• _Task prompt_
Copy every record below exactly.

.....

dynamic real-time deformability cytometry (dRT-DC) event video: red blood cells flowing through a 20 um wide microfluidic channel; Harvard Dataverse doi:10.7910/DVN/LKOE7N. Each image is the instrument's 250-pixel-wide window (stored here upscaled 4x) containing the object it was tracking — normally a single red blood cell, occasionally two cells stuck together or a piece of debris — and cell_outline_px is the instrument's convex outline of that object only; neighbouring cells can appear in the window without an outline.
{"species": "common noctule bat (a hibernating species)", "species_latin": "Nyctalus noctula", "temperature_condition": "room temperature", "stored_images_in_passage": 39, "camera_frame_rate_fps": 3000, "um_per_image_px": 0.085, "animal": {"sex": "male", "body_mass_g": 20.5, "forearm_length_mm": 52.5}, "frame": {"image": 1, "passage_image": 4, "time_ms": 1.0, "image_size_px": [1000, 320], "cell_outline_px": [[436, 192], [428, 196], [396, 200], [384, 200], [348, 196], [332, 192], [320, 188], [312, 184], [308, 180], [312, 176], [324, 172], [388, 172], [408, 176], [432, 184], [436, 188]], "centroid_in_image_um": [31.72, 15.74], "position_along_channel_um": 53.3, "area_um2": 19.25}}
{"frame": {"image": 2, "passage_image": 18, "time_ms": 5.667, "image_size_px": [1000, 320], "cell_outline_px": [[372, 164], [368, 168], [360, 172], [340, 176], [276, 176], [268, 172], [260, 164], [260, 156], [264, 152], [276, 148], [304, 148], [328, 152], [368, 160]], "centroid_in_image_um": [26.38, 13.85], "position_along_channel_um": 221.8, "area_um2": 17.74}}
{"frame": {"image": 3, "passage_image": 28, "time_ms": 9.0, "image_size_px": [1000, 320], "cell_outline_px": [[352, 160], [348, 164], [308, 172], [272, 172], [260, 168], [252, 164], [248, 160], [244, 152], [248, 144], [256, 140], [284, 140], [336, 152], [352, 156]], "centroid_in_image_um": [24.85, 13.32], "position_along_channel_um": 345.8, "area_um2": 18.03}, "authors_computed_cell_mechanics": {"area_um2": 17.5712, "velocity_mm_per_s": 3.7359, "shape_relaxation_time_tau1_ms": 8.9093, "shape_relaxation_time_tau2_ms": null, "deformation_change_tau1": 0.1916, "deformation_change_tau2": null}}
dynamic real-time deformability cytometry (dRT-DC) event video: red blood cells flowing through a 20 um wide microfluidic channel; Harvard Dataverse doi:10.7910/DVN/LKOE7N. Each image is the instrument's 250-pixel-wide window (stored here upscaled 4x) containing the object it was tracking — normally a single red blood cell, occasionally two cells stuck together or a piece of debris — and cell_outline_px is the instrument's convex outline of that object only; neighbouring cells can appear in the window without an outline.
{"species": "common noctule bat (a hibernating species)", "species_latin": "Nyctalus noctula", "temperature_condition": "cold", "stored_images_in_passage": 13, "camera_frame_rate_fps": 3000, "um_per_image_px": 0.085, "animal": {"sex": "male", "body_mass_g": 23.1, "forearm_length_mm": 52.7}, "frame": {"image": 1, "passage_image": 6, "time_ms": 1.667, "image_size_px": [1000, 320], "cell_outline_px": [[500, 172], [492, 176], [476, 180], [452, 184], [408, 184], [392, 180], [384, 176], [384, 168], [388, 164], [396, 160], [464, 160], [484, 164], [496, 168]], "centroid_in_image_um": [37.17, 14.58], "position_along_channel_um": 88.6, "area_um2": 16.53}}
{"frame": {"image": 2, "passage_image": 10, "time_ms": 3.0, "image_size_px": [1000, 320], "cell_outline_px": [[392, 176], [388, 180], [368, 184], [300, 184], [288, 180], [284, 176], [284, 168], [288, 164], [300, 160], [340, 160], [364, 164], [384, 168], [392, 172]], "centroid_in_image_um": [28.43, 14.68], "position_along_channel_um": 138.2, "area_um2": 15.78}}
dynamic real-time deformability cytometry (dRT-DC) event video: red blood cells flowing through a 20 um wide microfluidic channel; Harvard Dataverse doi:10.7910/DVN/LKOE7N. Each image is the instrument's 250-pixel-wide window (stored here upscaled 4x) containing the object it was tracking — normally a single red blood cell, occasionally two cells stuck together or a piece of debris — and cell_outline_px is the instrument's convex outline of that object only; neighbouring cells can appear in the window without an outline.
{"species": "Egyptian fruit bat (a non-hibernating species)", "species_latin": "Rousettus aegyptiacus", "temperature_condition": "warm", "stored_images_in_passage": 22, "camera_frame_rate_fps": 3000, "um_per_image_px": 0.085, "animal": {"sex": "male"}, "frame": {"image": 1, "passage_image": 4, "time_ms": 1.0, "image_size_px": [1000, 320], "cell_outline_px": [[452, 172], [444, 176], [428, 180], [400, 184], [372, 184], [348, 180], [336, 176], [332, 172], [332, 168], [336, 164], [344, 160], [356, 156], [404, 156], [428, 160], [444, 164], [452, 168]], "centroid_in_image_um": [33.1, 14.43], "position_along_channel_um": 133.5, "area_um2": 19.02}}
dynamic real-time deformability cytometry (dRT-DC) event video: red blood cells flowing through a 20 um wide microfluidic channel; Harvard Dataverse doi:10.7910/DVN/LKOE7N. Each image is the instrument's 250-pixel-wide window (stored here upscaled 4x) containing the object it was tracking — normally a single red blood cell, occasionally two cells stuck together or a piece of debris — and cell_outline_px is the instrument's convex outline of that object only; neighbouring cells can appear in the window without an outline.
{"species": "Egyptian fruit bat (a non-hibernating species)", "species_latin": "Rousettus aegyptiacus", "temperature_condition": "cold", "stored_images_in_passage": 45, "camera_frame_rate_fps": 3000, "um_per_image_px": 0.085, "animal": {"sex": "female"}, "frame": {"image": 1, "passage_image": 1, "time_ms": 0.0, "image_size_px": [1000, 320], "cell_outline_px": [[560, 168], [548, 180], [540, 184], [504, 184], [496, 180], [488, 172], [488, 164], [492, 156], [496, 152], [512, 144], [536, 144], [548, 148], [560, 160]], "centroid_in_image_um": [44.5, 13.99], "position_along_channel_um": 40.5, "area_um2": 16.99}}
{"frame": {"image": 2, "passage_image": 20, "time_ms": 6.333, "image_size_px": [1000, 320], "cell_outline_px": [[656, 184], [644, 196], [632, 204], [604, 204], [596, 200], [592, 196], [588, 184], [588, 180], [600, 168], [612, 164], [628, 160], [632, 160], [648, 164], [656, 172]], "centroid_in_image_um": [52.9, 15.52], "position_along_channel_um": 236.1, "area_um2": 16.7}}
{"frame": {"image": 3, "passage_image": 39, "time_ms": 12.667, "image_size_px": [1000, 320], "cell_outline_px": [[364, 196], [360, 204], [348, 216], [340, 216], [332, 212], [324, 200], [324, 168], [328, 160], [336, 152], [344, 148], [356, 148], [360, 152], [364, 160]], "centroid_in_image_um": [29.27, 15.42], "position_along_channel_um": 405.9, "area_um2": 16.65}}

.....

• _Final result_
dynamic real-time deformability cytometry (dRT-DC) event video: red blood cells flowing through a 20 um wide microfluidic channel; Harvard Dataverse doi:10.7910/DVN/LKOE7N. Each image is the instrument's 250-pixel-wide window (stored here upscaled 4x) containing the object it was tracking — normally a single red blood cell, occasionally two cells stuck together or a piece of debris — and cell_outline_px is the instrument's convex outline of that object only; neighbouring cells can appear in the window without an outline.
{"species": "common noctule bat (a hibernating species)", "species_latin": "Nyctalus noctula", "temperature_condition": "room temperature", "stored_images_in_passage": 39, "camera_frame_rate_fps": 3000, "um_per_image_px": 0.085, "animal": {"sex": "male", "body_mass_g": 20.5, "forearm_length_mm": 52.5}, "frame": {"image": 1, "passage_image": 4, "time_ms": 1.0, "image_size_px": [1000, 320], "cell_outline_px": [[436, 192], [428, 196], [396, 200], [384, 200], [348, 196], [332, 192], [320, 188], [312, 184], [308, 180], [312, 176], [324, 172], [388, 172], [408, 176], [432, 184], [436, 188]], "centroid_in_image_um": [31.72, 15.74], "position_along_channel_um": 53.3, "area_um2": 19.25}}
{"frame": {"image": 2, "passage_image": 18, "time_ms": 5.667, "image_size_px": [1000, 320], "cell_outline_px": [[372, 164], [368, 168], [360, 172], [340, 176], [276, 176], [268, 172], [260, 164], [260, 156], [264, 152], [276, 148], [304, 148], [328, 152], [368, 160]], "centroid_in_image_um": [26.38, 13.85], "position_along_channel_um": 221.8, "area_um2": 17.74}}
{"frame": {"image": 3, "passage_image": 28, "time_ms": 9.0, "image_size_px": [1000, 320], "cell_outline_px": [[352, 160], [348, 164], [308, 172], [272, 172], [260, 168], [252, 164], [248, 160], [244, 152], [248, 144], [256, 140], [284, 140], [336, 152], [352, 156]], "centroid_in_image_um": [24.85, 13.32], "position_along_channel_um": 345.8, "area_um2": 18.03}, "authors_computed_cell_mechanics": {"area_um2": 17.5712, "velocity_mm_per_s": 3.7359, "shape_relaxation_time_tau1_ms": 8.9093, "shape_relaxation_time_tau2_ms": null, "deformation_change_tau1": 0.1916, "deformation_change_tau2": null}}
dynamic real-time deformability cytometry (dRT-DC) event video: red blood cells flowing through a 20 um wide microfluidic channel; Harvard Dataverse doi:10.7910/DVN/LKOE7N. Each image is the instrument's 250-pixel-wide window (stored here upscaled 4x) containing the object it was tracking — normally a single red blood cell, occasionally two cells stuck together or a piece of debris — and cell_outline_px is the instrument's convex outline of that object only; neighbouring cells can appear in the window without an outline.
{"species": "common noctule bat (a hibernating species)", "species_latin": "Nyctalus noctula", "temperature_condition": "cold", "stored_images_in_passage": 13, "camera_frame_rate_fps": 3000, "um_per_image_px": 0.085, "animal": {"sex": "male", "body_mass_g": 23.1, "forearm_length_mm": 52.7}, "frame": {"image": 1, "passage_image": 6, "time_ms": 1.667, "image_size_px": [1000, 320], "cell_outline_px": [[500, 172], [492, 176], [476, 180], [452, 184], [408, 184], [392, 180], [384, 176], [384, 168], [388, 164], [396, 160], [464, 160], [484, 164], [496, 168]], "centroid_in_image_um": [37.17, 14.58], "position_along_channel_um": 88.6, "area_um2": 16.53}}
{"frame": {"image": 2, "passage_image": 10, "time_ms": 3.0, "image_size_px": [1000, 320], "cell_outline_px": [[392, 176], [388, 180], [368, 184], [300, 184], [288, 180], [284, 176], [284, 168], [288, 164], [300, 160], [340, 160], [364, 164], [384, 168], [392, 172]], "centroid_in_image_um": [28.43, 14.68], "position_along_channel_um": 138.2, "area_um2": 15.78}}
dynamic real-time deformability cytometry (dRT-DC) event video: red blood cells flowing through a 20 um wide microfluidic channel; Harvard Dataverse doi:10.7910/DVN/LKOE7N. Each image is the instrument's 250-pixel-wide window (stored here upscaled 4x) containing the object it was tracking — normally a single red blood cell, occasionally two cells stuck together or a piece of debris — and cell_outline_px is the instrument's convex outline of that object only; neighbouring cells can appear in the window without an outline.
{"species": "Egyptian fruit bat (a non-hibernating species)", "species_latin": "Rousettus aegyptiacus", "temperature_condition": "warm", "stored_images_in_passage": 22, "camera_frame_rate_fps": 3000, "um_per_image_px": 0.085, "animal": {"sex": "male"}, "frame": {"image": 1, "passage_image": 4, "time_ms": 1.0, "image_size_px": [1000, 320], "cell_outline_px": [[452, 172], [444, 176], [428, 180], [400, 184], [372, 184], [348, 180], [336, 176], [332, 172], [332, 168], [336, 164], [344, 160], [356, 156], [404, 156], [428, 160], [444, 164], [452, 168]], "centroid_in_image_um": [33.1, 14.43], "position_along_channel_um": 133.5, "area_um2": 19.02}}
dynamic real-time deformability cytometry (dRT-DC) event video: red blood cells flowing through a 20 um wide microfluidic channel; Harvard Dataverse doi:10.7910/DVN/LKOE7N. Each image is the instrument's 250-pixel-wide window (stored here upscaled 4x) containing the object it was tracking — normally a single red blood cell, occasionally two cells stuck together or a piece of debris — and cell_outline_px is the instrument's convex outline of that object only; neighbouring cells can appear in the window without an outline.
{"species": "Egyptian fruit bat (a non-hibernating species)", "species_latin": "Rousettus aegyptiacus", "temperature_condition": "cold", "stored_images_in_passage": 45, "camera_frame_rate_fps": 3000, "um_per_image_px": 0.085, "animal": {"sex": "female"}, "frame": {"image": 1, "passage_image": 1, "time_ms": 0.0, "image_size_px": [1000, 320], "cell_outline_px": [[560, 168], [548, 180], [540, 184], [504, 184], [496, 180], [488, 172], [488, 164], [492, 156], [496, 152], [512, 144], [536, 144], [548, 148], [560, 160]], "centroid_in_image_um": [44.5, 13.99], "position_along_channel_um": 40.5, "area_um2": 16.99}}
{"frame": {"image": 2, "passage_image": 20, "time_ms": 6.333, "image_size_px": [1000, 320], "cell_outline_px": [[656, 184], [644, 196], [632, 204], [604, 204], [596, 200], [592, 196], [588, 184], [588, 180], [600, 168], [612, 164], [628, 160], [632, 160], [648, 164], [656, 172]], "centroid_in_image_um": [52.9, 15.52], "position_along_channel_um": 236.1, "area_um2": 16.7}}
{"frame": {"image": 3, "passage_image": 39, "time_ms": 12.667, "image_size_px": [1000, 320], "cell_outline_px": [[364, 196], [360, 204], [348, 216], [340, 216], [332, 212], [324, 200], [324, 168], [328, 160], [336, 152], [344, 148], [356, 148], [360, 152], [364, 160]], "centroid_in_image_um": [29.27, 15.42], "position_along_channel_um": 405.9, "area_um2": 16.65}}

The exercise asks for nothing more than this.